Knowing this value should enable a fairly accurate voltage reading on the analogue input but, in reality the internal impedance of the analogue input might also affect the voltage divider. The only way to know exactly how much difference it makes is to calibrate the input with the voltage divider in place. We do this by applying a known voltage to the voltage divider (e.g. 4.59 V) and measuring the voltage at the analogue input (measured as 0.964 V). The actual voltage divider ratio can then be calculated (4.59 / 0.964 = 4.761). This proves that the affect of the analogue input impedance is negligible.
There is a small amount of noise on the analogue input readings which results in minor fluctuations in the humidity values read. Ordinarily these wouldn't be an issue but our code explicitly reports only significant changes in humidity, to minimise the amount of traffic received from each sensor over the course of a day. Random variations due to noise result in more changes being detected and hence more values being sent. To overcome this issue, we use a smoothing algorithm in our software which stores an array of previous values. Because we read the sensor value about once a second, this introduces minimal delay in detecting real-world changes.

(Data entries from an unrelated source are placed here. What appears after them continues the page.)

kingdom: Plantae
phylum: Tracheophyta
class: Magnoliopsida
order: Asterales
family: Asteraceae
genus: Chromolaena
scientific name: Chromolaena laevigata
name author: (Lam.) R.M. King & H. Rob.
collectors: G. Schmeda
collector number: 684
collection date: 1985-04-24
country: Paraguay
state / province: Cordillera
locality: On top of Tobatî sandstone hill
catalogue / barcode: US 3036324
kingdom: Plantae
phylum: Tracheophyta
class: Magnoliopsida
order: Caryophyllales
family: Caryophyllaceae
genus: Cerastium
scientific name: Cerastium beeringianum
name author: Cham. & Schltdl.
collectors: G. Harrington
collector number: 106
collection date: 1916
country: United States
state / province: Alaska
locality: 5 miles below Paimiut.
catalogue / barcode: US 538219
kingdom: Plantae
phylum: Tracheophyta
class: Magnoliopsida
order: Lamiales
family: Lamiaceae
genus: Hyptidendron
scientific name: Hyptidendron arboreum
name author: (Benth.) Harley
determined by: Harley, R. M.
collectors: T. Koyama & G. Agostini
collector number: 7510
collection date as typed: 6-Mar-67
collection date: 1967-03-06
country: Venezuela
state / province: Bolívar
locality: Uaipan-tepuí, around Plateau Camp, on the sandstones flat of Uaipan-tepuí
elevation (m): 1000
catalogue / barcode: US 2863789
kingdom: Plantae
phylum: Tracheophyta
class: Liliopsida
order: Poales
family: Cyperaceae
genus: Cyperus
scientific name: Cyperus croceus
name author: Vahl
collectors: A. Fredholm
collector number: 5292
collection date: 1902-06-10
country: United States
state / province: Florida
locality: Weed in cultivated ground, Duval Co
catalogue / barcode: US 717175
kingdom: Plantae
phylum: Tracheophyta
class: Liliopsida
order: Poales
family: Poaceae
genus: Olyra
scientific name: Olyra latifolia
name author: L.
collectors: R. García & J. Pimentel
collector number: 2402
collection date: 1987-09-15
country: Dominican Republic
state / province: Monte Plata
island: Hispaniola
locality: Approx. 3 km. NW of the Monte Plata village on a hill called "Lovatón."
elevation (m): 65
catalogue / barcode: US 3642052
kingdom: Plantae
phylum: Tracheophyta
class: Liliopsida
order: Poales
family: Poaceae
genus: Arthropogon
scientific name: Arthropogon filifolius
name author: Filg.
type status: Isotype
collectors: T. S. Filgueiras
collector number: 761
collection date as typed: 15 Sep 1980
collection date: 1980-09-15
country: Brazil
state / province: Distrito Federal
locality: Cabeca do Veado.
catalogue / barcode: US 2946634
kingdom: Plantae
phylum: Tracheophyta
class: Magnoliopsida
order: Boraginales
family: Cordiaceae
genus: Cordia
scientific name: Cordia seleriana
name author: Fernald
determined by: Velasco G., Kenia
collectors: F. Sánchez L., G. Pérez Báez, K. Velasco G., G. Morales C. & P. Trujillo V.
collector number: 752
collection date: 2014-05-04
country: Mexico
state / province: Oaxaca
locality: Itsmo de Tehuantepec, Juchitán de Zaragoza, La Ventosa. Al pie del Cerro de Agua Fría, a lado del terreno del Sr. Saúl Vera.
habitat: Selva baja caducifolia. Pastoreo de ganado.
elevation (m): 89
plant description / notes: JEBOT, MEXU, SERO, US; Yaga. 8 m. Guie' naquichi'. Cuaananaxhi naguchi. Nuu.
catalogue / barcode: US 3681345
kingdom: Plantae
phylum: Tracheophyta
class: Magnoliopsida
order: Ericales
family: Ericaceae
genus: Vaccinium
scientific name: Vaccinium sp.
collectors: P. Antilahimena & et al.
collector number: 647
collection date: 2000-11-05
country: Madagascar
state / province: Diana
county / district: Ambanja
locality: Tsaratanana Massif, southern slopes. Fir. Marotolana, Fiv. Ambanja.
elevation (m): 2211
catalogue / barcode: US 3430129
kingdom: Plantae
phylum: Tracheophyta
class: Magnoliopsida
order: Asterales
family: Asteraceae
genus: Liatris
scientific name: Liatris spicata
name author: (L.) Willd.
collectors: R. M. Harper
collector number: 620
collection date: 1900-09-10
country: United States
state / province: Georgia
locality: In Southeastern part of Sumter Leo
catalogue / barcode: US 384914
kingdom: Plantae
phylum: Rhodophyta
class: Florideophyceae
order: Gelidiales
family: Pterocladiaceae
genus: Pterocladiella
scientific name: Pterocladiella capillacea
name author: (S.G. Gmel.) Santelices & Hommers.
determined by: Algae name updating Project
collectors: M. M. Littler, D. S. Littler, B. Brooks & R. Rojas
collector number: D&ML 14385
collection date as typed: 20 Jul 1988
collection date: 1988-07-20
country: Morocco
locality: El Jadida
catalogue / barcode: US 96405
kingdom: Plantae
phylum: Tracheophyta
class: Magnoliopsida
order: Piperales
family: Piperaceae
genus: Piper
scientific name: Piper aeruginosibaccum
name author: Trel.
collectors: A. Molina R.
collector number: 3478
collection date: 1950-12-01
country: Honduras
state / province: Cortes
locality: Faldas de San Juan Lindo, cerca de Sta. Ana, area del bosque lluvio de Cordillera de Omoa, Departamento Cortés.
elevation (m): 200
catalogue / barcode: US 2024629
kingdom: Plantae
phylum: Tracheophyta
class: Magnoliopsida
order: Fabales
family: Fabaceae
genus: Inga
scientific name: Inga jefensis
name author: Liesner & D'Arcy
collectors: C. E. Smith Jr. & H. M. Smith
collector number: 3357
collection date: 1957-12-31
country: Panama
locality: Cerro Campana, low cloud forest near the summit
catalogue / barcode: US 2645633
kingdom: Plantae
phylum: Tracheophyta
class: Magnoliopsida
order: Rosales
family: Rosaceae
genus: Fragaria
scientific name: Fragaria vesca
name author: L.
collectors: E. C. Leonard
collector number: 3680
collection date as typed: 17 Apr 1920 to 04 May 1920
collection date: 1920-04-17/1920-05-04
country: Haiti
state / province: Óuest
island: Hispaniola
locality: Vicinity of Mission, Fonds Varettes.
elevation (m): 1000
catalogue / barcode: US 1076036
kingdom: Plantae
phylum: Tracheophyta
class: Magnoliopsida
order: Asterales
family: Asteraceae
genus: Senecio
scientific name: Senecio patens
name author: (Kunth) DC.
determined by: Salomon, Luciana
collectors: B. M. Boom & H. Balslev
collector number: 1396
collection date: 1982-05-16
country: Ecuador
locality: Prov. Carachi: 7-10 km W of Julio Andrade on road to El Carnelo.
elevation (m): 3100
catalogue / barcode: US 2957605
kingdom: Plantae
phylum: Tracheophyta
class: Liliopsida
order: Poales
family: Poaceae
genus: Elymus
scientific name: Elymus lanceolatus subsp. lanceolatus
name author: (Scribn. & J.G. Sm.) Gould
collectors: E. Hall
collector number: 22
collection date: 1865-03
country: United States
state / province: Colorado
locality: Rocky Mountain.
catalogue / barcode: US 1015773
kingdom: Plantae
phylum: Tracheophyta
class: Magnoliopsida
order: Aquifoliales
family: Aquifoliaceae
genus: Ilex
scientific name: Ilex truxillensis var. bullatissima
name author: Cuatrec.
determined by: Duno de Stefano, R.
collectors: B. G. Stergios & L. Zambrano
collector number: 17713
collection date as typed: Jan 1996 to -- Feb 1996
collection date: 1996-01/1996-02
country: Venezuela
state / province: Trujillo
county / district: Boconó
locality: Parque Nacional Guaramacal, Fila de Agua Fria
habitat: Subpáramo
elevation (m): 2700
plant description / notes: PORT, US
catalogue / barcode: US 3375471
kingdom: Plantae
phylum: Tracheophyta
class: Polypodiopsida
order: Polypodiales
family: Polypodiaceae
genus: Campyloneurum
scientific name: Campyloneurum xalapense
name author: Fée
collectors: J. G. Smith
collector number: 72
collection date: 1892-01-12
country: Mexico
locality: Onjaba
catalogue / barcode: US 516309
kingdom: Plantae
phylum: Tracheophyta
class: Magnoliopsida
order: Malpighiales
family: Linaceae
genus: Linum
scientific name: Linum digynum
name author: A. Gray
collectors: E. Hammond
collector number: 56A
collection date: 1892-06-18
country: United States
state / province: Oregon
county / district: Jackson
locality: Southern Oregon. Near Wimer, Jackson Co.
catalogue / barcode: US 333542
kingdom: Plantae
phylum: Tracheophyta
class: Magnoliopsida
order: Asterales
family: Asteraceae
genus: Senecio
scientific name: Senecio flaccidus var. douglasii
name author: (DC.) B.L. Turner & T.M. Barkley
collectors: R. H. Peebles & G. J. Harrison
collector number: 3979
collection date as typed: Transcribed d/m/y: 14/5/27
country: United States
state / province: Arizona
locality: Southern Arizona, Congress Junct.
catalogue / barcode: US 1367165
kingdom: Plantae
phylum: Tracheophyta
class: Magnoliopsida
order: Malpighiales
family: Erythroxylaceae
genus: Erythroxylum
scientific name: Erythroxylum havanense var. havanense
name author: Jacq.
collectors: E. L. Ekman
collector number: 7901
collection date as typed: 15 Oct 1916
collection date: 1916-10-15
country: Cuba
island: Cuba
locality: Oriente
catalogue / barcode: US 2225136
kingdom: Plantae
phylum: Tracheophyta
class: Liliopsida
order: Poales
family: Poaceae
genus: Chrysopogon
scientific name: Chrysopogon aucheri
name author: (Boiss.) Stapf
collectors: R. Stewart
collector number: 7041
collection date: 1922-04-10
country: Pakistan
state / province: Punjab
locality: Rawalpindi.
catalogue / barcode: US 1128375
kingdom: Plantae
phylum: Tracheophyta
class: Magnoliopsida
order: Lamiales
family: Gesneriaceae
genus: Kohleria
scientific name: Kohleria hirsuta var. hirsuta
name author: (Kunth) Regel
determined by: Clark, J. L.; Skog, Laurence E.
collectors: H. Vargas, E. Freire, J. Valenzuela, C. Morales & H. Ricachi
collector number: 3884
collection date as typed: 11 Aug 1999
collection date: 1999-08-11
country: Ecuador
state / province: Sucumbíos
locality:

We rate limit updates from humidity sensors in our smart home (via software) to a minimum time period of 30s between humidity updates. We also enforce an update being sent at least every 15 minutes, regardless of values seen by the sensor.
We have tested the DS1820 1-Wire temperature sensors successfully with this device.
Initially we had issues with this error:
Multiple libraries were found for "OneWire.h"
Not used: C:\Users\Rob\AppData\Roaming\Arduino15\packages\esp8266\hardware\esp8266\2.0.0\libraries\OneWire
The only way to fix this appears to be to rename the standard OneWire library folder and restart the IDE.
Once we had resolved this issue, we used our existing code to report temperatures back over Wi-Fi. We tried to use pin #16 for the DS1820 but it was not happy and we couldn't get it to work on this pin. We then tried pin #14 though and it worked fine.
Wi-Fi range is very good considering the tiny aerial on the board. We are testing the device against a secondary access point initially, so that we can check its Wi-Fi failure modes and write code to handle things like the wireless access point being unreachable.
We will be testing I2C support next.
We will be documenting our smart home applications that use this device very soon.
This was our first test application and we have left it in-situ, so that we can experiement and try thinsg out. The device has a 1-Wire temperature sensor, humidity sensor connected. It also has 4 digital inputs with one used for a smoke sensor and the other 3 used for testing new sensors.
This was our second test application. We are using the ESP8266 device in our garage to test out the Wi-Fi range nd reliability. It has a 1-Wire temperature sensor, humidity sensor connected. It also has 4 digital inputs with one used for a smoke sensor and two used with PIR sensors.
As we have described it here, it provides a cheap and easy way to easily connect 4 digital inputs, a 1-Wire DS1820 temperature sensors and a humidity sensor to our smart home.
The ESP8266 is not multi-thread capable and is therefore best used either for control or sensing but not both, unless you don't need fast response or real-time data.